This kind of desire for surveillance is driven by a sense of risk. There's the risk that your child might not achieve as much as the next child. Then there's the risk that your child might not get into as good a secondary school as the next child, and then as good a university.

But the danger now is that parents are going to make judgements about the quality of what they're seeing without any sense of context or of what's actually going on in schools. 

Sunday morning: the prime minister says that schools are safe. At that point, headteachers had spent most of their holidays preparing for mass testing. And then, Monday afternoon, they immediately have to change all their plans and implement online learning

And now, two days after that, the education secretary is inviting and encouraging parents to report to Ofsted any practice they're not happy with. That's like a new school opening and Ofsted going in to inspect it during their first week. 

Most parents have no idea what a good lesson looks like. I'm a professor of education and I have no idea what a good phonics lesson should look like. 

They also have no sense of context. You find parents trying to compare a school in an area of high social deprivation with what's going on in private schools. For example, they'll say: "Eton is giving six hours a day of totally live lessons, but my school isn't." 
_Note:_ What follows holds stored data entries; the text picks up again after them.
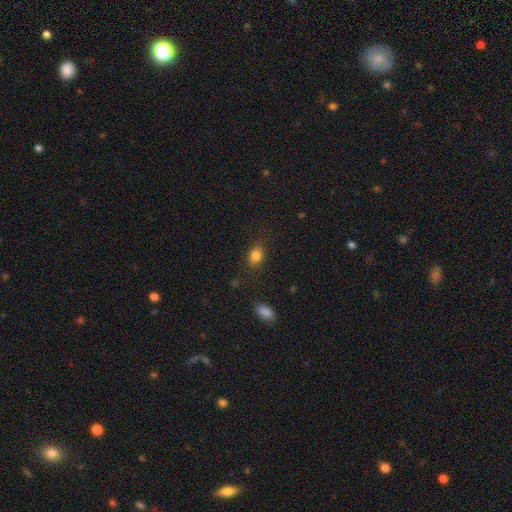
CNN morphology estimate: Overall: smooth (82%). How rounded: in between (67%; round 30%). Merging: none (80%).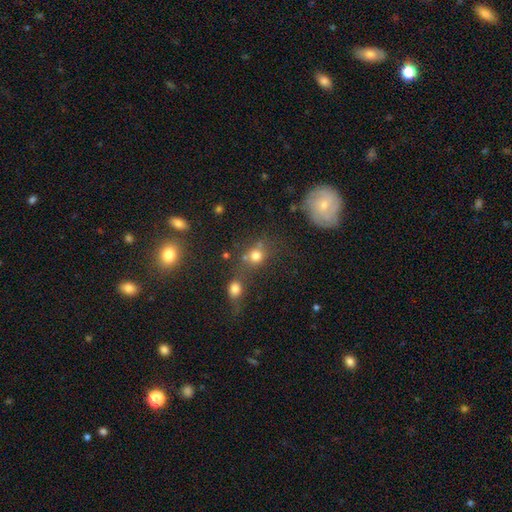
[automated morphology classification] Smooth or featured: smooth — 72% (star or artifact — 17%)
How rounded: round — 77% (in between — 21%)
Merging: none — 52% (merger — 28%)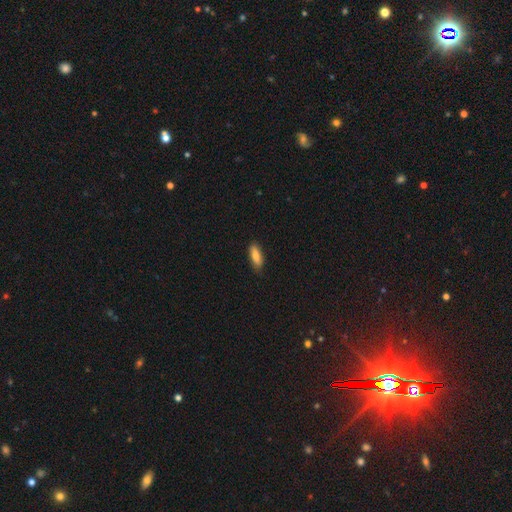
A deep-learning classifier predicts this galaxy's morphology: Q: Smooth or featured?
A: smooth (81%); runner-up: featured or disk (13%)
Q: How rounded?
A: in between (61%); runner-up: cigar-shaped (37%)
Q: Merging?
A: none (85%); runner-up: minor disturbance (13%)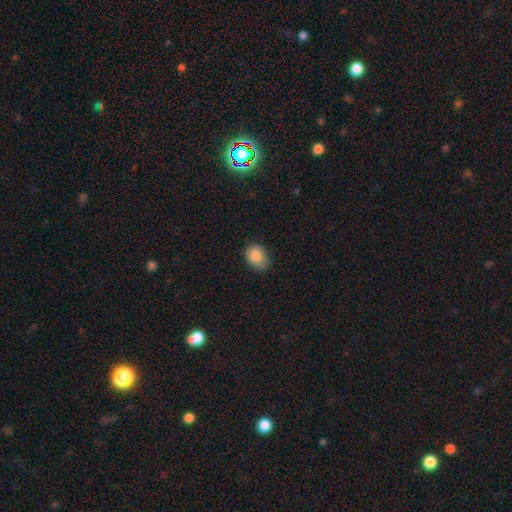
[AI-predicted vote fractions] Overall: smooth (86%). How rounded: in between (65%; round 34%). Merging: none (71%).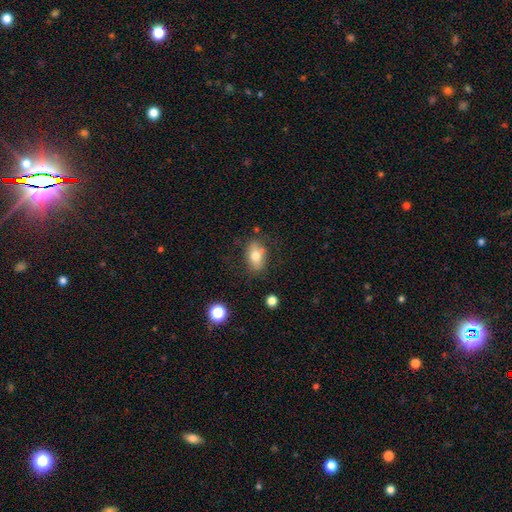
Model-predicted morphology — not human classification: This appears to be a smooth galaxy with no disk features (70%) that is in between round and cigar-shaped (84%). Merging: none (72%).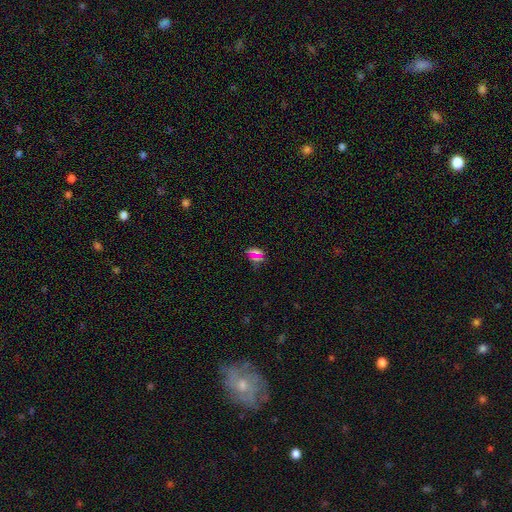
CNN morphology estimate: smooth-or-featured: smooth: 53% | star or artifact: 37% | featured or disk: 11%
  how-rounded: in between: 50% | round: 41% | cigar-shaped: 10%
  merging: none: 73% | minor disturbance: 14% | major disturbance: 7% | merger: 6%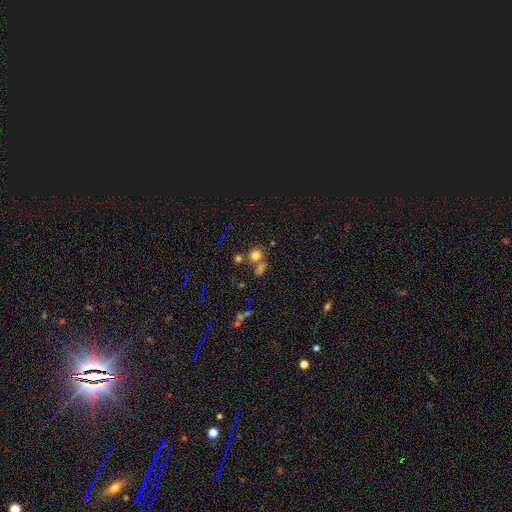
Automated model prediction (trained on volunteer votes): smooth-or-featured: smooth: 73% | star or artifact: 19% | featured or disk: 8%
  how-rounded: round: 80% | in between: 18% | cigar-shaped: 2%
  merging: none: 60% | merger: 25% | minor disturbance: 10% | major disturbance: 5%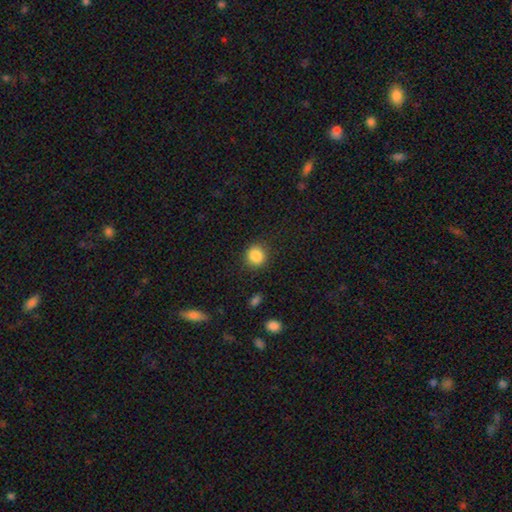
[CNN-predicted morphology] This is clearly a smooth galaxy (87%). How rounded: clearly round (82%). Merging: clearly none (85%).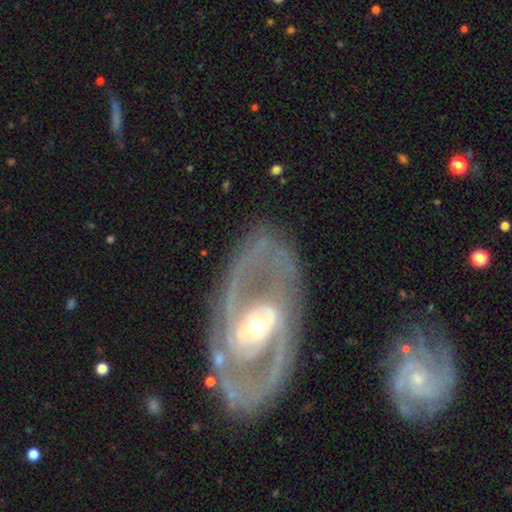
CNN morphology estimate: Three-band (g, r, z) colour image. It shows a featured or disk galaxy (89%) with a weak bar (37%), 2 (85%) medium (49%) spiral arms (93%) and a moderate central bulge (61%). Merging: none (77%).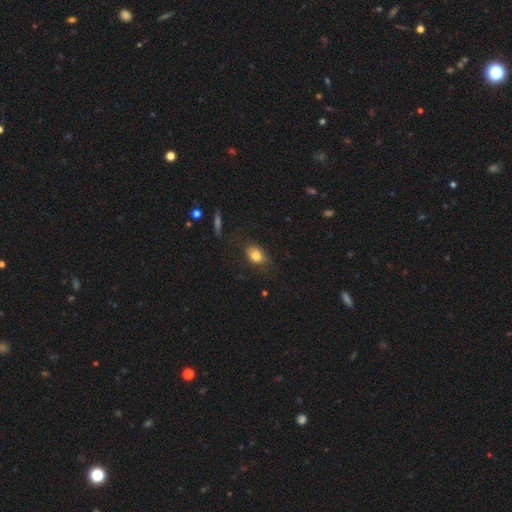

Sharing and comparing on Facebook

And parents can now record online sessions and share them with other parents. Education becomes shared and compared on Facebook the same way as holiday pictures. Then they can discuss it: "Mine's doing this - why isn't yours getting it, too?" It's a form of social sorting: let's sort the good from the bad, the 'outstanding' from the 'requires Improvement'.

And they can look at online timetables and ask whether a given activity is, in fact, an hour's worth of work. Will their child actually achieve the three to five hours of work that schools are required to give?

But teachers are the best placed to understand how to work within their own contexts. Parents don't have the necessary understanding.

I think it's important to note that the majority of parents are very supportive of their schools. But this is the kind of thing that has the potential to sow division between parents and schools. It undermines parental trust. 

Essentially, the suggestion is that something is wrong with what our schools are providing online, and that it's parents' job to surveil it and check the quality. And that's not good for the relationship between parents and schools.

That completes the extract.